Hybrid is based entirely around this jetpack mechanic, so much so that it restricts any other movement. Players will always be in cover or moving to cover as there is no option to travel on foot beyond repositioning behind cover. It’s an odd system at first, feeling very binary in it’s three available spots behind cover and the demand to always be at waist height, but players will soon get used to the duck shoot style gameplay.
The levels are of course deigned to accommodate the rapid movement and constant nudges back-and-forth between opposing teams. There are no safe spots on any of the maps; there are always opportunities to flank any single piece of cover or, worse yet, come around from behind. This means that players must be on their toes at all times, creating tension with every secured target. However, this is also a rather unfortunate double-edged sword, as in matches where each side is equally skilled players will often find themselves dropped back into the bout right next to an opponent, offering them no chance to escape or even survive.
As might be expected, Hybrid features the now typical presentation of statistics and personal advancement, with players able to unlock new weapons, abilities and bonuses with experience points earned for kills and assists, or completing mid-game missions such as hitting a number of headshots in a single match. However, as is also becoming tradition, should players not wish to work for their rewards they are able to invest Microsoft Points into their profile, unlocking new customisation items, weapons and special bonuses, such as XP boosts. While not quite a pay-to-win system, the fact that a player can easily rank up twice as fast as a superior player not willing to invest is just as irritating a design decision here as it was in Gotham City Impostors.
Hybrid is a decent looking videogame, falling somewhere between Vanquish and Section 8 in it’s crisp and clean armour design, while it’s backdrops perfectly suit the science-fiction charade without ever assuming too much personality of their own. The fact that the videogame runs at a silky smooth sixty frames-per-second has not been kept quite, and for good reason, as even when playing with someone with a relatively poor connection Hybrid remains a perfectly balanced online experience. In Electronic Theatre’s time with the videogame no lag or slowdown was experienced at any point, making Hybrid a new benchmark for online gameplay not just on Xbox LIVE, but on any online videogames network.
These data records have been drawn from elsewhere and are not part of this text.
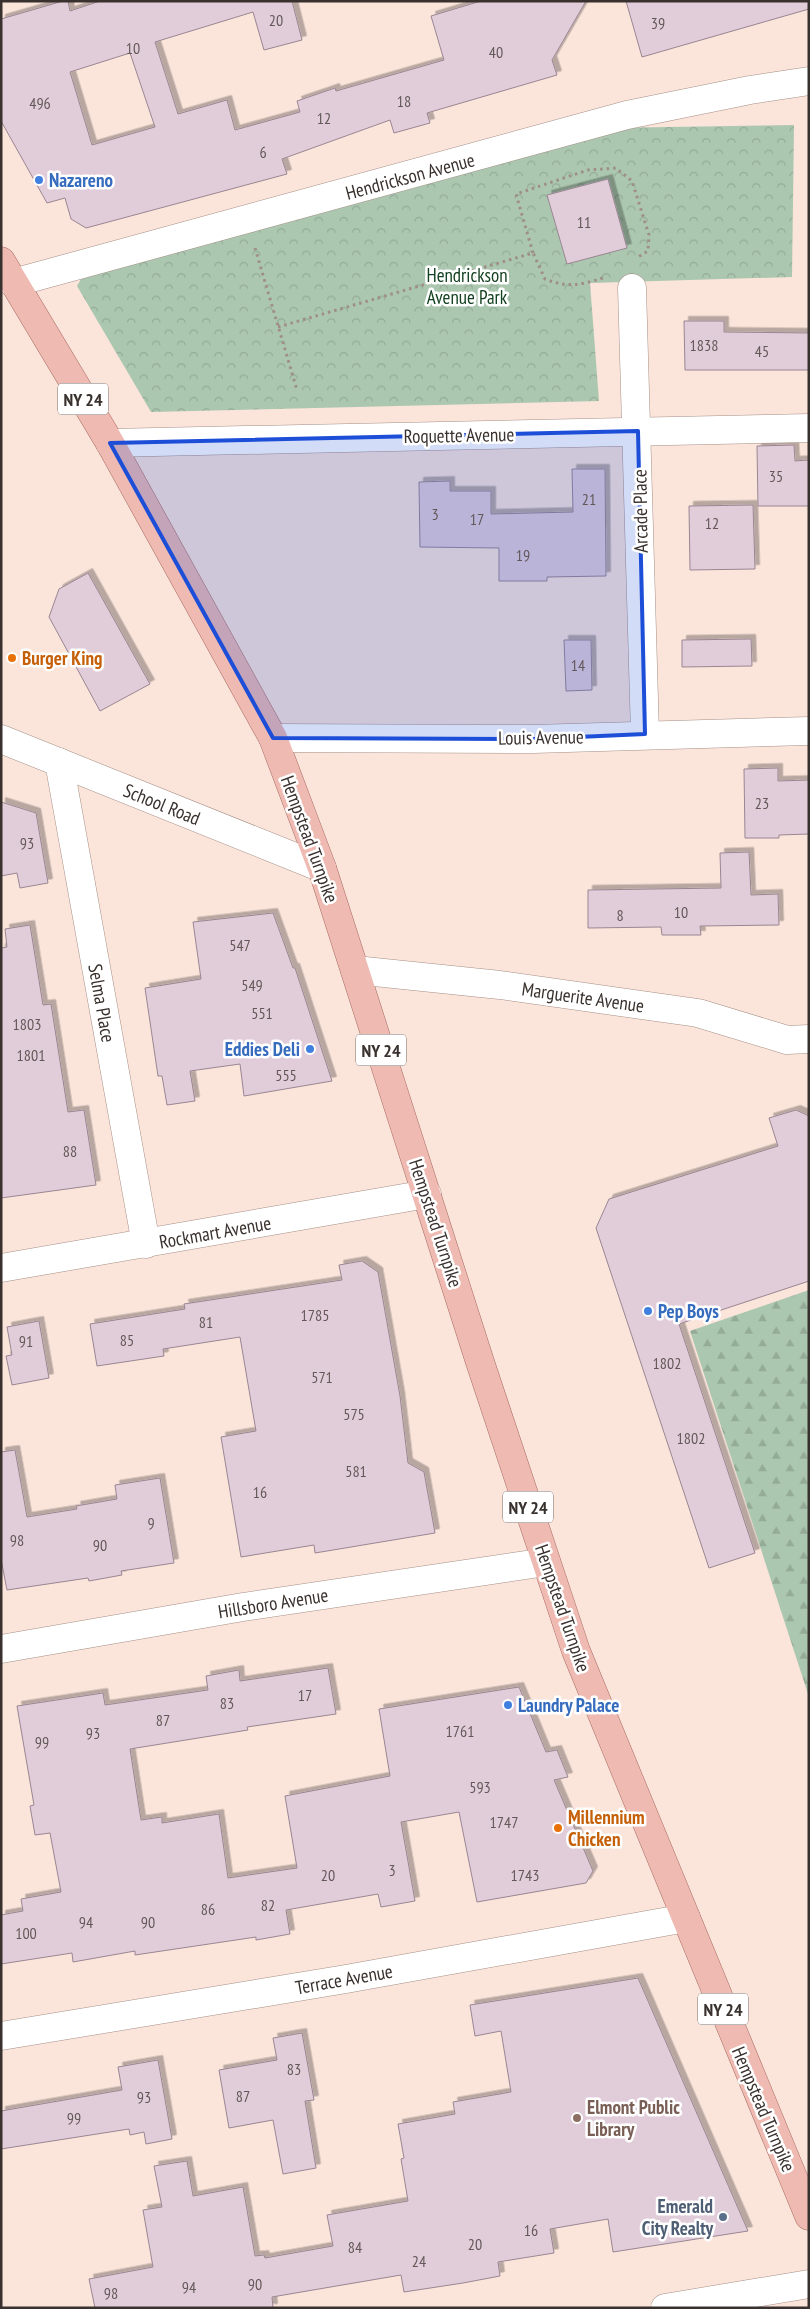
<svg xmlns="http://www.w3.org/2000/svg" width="810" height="2309" font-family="'PT Sans Narrow',sans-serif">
<defs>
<pattern id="forest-firs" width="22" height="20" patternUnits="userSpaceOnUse" patternTransform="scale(1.25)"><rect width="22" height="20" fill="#abc7b0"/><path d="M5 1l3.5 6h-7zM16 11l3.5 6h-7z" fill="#94ab98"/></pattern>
<pattern id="park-crowns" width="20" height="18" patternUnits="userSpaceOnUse" patternTransform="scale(1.25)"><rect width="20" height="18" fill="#abc7b0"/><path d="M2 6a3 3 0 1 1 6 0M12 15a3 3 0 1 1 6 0" fill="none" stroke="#94ab98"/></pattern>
<filter id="shadow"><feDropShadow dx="4.5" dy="-4.5" stdDeviation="0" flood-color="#0004"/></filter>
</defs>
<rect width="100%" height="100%" fill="#fbe4da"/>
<path fill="url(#forest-firs)" d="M809 1290V1697L690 1331Z"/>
<path fill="url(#park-crowns)" d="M794 125 792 277 590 283 599 401 151 412 77 286 92 260 606 128Z"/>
<g fill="#e1cdd9" stroke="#998692" fill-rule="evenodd" filter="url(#shadow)">
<path d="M63 1H68L70 11 100 1H292L302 40 264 50 253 12 155 42 178 114 227 100 235 130 300 112 297 101 335 88 336 91 444 60 431 16 481 1H586L552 60 557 75 427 113 430 123 394 133 390 120 282 159 287 174 86 228 71 219 65 198 47 203 1 121V19ZM130 53 155 127 92 145 70 72Z"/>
<path d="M626 1H809V9L642 57Z"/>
<path d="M608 179 627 248 567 264 547 195Z"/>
<path d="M684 321H724V332L809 333V370H685Z"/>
<path d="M794 445 795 461 809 460V506H758L757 446Z"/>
<path d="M572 469H605L606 576 547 577V581H499V548L420 547 419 482 450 481V491H491V514L573 512Z"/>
<path d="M753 505 755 569 690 570 689 506Z"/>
<path d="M88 573 150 684 100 711 49 617 59 589Z"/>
<path d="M751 639 752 666 682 667V640Z"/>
<path d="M564 640H591L592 690 566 691Z"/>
<path d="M778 768V781L809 780V834L779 835V838H745L744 769Z"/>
<path d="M1 802 36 813 48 883 20 888 17 873 1 876Z"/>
<path d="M749 852 751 895 778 894 779 925 700 926 701 935H662L661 927 588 928V890L721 888 720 853Z"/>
<path d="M273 913 293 968H295L332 1081 244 1096 240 1064 190 1071 195 1101 167 1105 162 1076H158L145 988 201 979 193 922Z"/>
<path d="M30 925 43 1005 51 1004 68 1112 84 1110 96 1185 1 1198V948L7 947 5 929Z"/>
<path d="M796 1110 809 1116V1281L679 1324 755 1553 709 1568 596 1228 609 1199 778 1146 769 1118Z"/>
<path d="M362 1261 378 1272 400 1396 408 1463 424 1472 435 1533 315 1553 314 1545 241 1557 221 1437 256 1431 240 1337 163 1349 164 1356 97 1366 90 1324 185 1309 184 1304 342 1280 339 1265Z"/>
<path d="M39 1321 49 1378 12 1385 6 1356 12 1355 7 1327Z"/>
<path d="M15 1450 27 1517 77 1509 76 1506 117 1499 115 1485 160 1478 174 1563 121 1571 122 1575 89 1581 88 1578 7 1590 1 1559V1452Z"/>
<path d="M328 1668 336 1714 247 1727 248 1730 130 1749 141 1820 162 1817V1823L219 1814 228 1878 297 1868 285 1796 390 1776 379 1709 519 1687 546 1752 557 1750 568 1777 554 1780 593 1871 586 1883 477 1902 459 1812 401 1822 415 1901 381 1907 378 1894 286 1910 290 1934 256 1940V1937L135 1955V1951L73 1962 72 1953 1 1964V1915L23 1911 21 1899 61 1892 50 1833 35 1835 30 1806 34 1805 17 1706 103 1693 105 1705 208 1690 206 1676 239 1670 240 1681Z"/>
<path d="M638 1978 748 2231 613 2252 608 2219 550 2229 554 2253 498 2262 500 2276 463 2283 404 2292 401 2275 272 2297 273 2308H95L89 2279 153 2267 143 2210 162 2207 154 2166 187 2161 193 2196 243 2187 255 2256 264 2255 265 2258 333 2246 327 2215 408 2201 401 2159 404 2158 398 2124 455 2114 453 2102 511 2092 501 2031 475 2036 470 2005Z"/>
<path d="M302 2033 314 2100 305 2101 316 2168 283 2174 273 2120 229 2128 219 2070 277 2060 273 2038Z"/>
<path d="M158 2060 172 2139 146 2144 144 2132 130 2135 129 2129 1 2149V2111L122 2090 118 2067Z"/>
</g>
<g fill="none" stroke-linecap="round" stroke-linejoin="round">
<g stroke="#a59087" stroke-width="29">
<g id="minor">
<path d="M13 283 627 115 750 90 809 81"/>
<path d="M632 288 645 734"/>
<path d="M110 443 809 428"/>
<path d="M273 738 533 739 809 731"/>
<path d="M59 762 146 1244"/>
<path d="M355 970 500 985 698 1013 787 1040 809 1039"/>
<path d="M1 1268 427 1194"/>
<path d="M1 1649 243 1607 546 1562"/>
<path d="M1 2036 346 1979 686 1918"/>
<path d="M665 2308 809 2284"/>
</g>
</g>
<g stroke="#a59087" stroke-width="29">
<path id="secondary" d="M1 739 322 868"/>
</g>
<g stroke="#a86c62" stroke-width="29">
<path id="primary" d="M1 261 110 443 273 738 322 868 480 1362 576 1651 809 2216"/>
</g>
<g stroke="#9e8e87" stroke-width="3" stroke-dasharray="2.5 4" stroke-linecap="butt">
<path d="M255 248 297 390"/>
<path d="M533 253 516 194 588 170 616 168 632 181 649 235 648 251 638 257"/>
<path d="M278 327 533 253 545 279C568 288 580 285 603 278"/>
</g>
<use href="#minor" stroke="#fff" stroke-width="28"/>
<use href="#secondary" stroke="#fff" stroke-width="28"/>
<use href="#primary" stroke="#eebab2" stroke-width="28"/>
</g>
<path fill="#1d4ed8" fill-opacity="0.2" stroke="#1d4ed8" stroke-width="4" stroke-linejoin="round" d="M638 431 645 734 533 739 273 738 110 443Z"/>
<g fill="#3f7fe0" stroke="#fff" stroke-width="2">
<circle cx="39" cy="180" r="5"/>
<circle cx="310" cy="1049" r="5"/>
<circle cx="648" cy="1311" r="5"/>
<circle cx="508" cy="1705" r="5"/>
</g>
<g fill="#e8710a" stroke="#fff" stroke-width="2">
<circle cx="12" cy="658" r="5"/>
<circle cx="558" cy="1828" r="5"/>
</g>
<circle fill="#8d6e63" stroke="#fff" stroke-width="2" cx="577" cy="2118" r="5"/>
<circle fill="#5c6f8a" stroke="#fff" stroke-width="2" cx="723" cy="2217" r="5"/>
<g text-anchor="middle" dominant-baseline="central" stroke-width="5" stroke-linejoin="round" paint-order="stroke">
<g font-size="16" fill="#635858">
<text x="276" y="20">20</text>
<text x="658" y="23">39</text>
<text x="133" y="48">10</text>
<text x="496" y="52">40</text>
<text x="404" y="101">18</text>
<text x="40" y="103">496</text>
<text x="324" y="118">12</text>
<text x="263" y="152">6</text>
<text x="584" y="222">11</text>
<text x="704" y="345">1838</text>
<text x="762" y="351">45</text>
<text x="776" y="476">35</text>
<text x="589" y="499">21</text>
<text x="435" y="514">3</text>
<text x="477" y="519">17</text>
<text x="712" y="523">12</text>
<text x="523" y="555">19</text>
<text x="578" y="665">14</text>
<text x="762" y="803">23</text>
<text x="27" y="843">93</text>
<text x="681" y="912">10</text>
<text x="620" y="915">8</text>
<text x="240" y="945">547</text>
<text x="252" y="985">549</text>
<text x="262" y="1013">551</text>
<text x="27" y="1024">1803</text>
<text x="31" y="1055">1801</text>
<text x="286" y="1075">555</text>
<text x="70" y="1151">88</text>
<text x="315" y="1315">1785</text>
<text x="206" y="1322">81</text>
<text x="127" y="1340">85</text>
<text x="26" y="1341">91</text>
<text x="667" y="1363">1802</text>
<text x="322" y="1377">571</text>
<text x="354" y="1414">575</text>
<text x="691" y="1438">1802</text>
<text x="356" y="1471">581</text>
<text x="260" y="1492">16</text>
<text x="151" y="1523">9</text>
<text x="17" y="1540">98</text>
<text x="100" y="1545">90</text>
<text x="305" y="1695">17</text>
<text x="227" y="1703">83</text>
<text x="163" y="1720">87</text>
<text x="460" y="1731">1761</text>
<text x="93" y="1733">93</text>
<text x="42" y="1742">99</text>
<text x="480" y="1787">593</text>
<text x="504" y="1822">1747</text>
<text x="392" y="1870">3</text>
<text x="328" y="1875">20</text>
<text x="525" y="1875">1743</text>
<text x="268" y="1905">82</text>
<text x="208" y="1909">86</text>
<text x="86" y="1922">94</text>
<text x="148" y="1922">90</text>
<text x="26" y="1933">100</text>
<text x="294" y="2069">83</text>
<text x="243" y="2096">87</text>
<text x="144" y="2097">93</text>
<text x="74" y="2118">99</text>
<text x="531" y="2230">16</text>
<text x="475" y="2244">20</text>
<text x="355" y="2247">84</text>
<text x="419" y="2261">24</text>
<text x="255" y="2284">90</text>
<text x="189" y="2287">94</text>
<text x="111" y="2293">98</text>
</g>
<g fill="#fff" stroke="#746f6c" stroke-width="1">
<rect x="58" y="383.5" width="50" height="31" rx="4"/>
<rect x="356" y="1034.5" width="50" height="31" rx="4"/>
<rect x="503" y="1491.5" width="50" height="31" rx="4"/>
<rect x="698" y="1993.5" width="50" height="31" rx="4"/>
</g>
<g font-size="18" font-weight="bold" fill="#39312d">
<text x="83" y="399">NY 24</text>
<text x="381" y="1050">NY 24</text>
<text x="528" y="1507">NY 24</text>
<text x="723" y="2009">NY 24</text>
</g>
<g font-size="19" fill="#39312d" stroke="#fff">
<text transform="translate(410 176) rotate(-15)">Hendrickson Avenue</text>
<text transform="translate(459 435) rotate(-1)">Roquette Avenue</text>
<text transform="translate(640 511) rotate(-91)">Arcade Place</text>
<text transform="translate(541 737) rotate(-1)">Louis Avenue</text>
<text transform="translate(162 804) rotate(22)">School Road</text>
<text transform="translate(310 839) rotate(70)">Hempstead Turnpike</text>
<text transform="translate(583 997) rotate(8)">Marguerite Avenue</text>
<text transform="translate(102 1003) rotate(80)">Selma Place</text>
<text transform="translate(436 1223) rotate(72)">Hempstead Turnpike</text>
<text transform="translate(215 1232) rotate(-10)">Rockmart Avenue</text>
<text transform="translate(273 1603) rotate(-9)">Hillsboro Avenue</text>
<text transform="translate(563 1608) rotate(71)">Hempstead Turnpike</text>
<text transform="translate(344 1979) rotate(-10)">Terrace Avenue</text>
<text transform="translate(764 2109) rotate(67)">Hempstead Turnpike</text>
</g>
<g font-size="19" font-weight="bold" fill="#366cbe" stroke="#fff" text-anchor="start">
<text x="49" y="180">Nazareno</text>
<text x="300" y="1049" text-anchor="end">Eddies Deli</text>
<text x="658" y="1311">Pep Boys</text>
<text x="518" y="1705">Laundry Palace</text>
</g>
<g font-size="19" fill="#144120" stroke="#fff">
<text x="467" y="275">Hendrickson<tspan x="467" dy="22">Avenue Park</tspan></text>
</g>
<g font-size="19" font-weight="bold" fill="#c56008" stroke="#fff" text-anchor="start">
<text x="22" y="658">Burger King</text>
<text x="568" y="1817">Millennium<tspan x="568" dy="22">Chicken</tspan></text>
</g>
<g font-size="19" font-weight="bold" fill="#785e54" stroke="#fff" text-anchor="start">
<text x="587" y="2107">Elmont Public<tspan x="587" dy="22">Library</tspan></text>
</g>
<g font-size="19" font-weight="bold" fill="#4e5e75" stroke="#fff" text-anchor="end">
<text x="713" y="2206">Emerald<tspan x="713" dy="22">City Realty</tspan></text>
</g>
</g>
<rect width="810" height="2309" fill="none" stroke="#39312d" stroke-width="5"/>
</svg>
Hybrid may not be the videogame you think it is, and from this it takes both benefits and hindrance. It’s a fantastic, unique idea that promises to deliver action-packed competition. And that it does, but truly it’s at the expense of longevity. There’s plenty to unlock and the seasonal structure is welcome, but still Hybrid remains a videogame that players are only likely to truly invest in if they have likeminded friends willing to strategise over the three-on-three gameplay. For a quick pick-up-and-play action videogame experience the Xbox LIVE Arcade is full of well executed multiplayer titles, and sadly Hybrid is little more than just another name muddled in with the pack.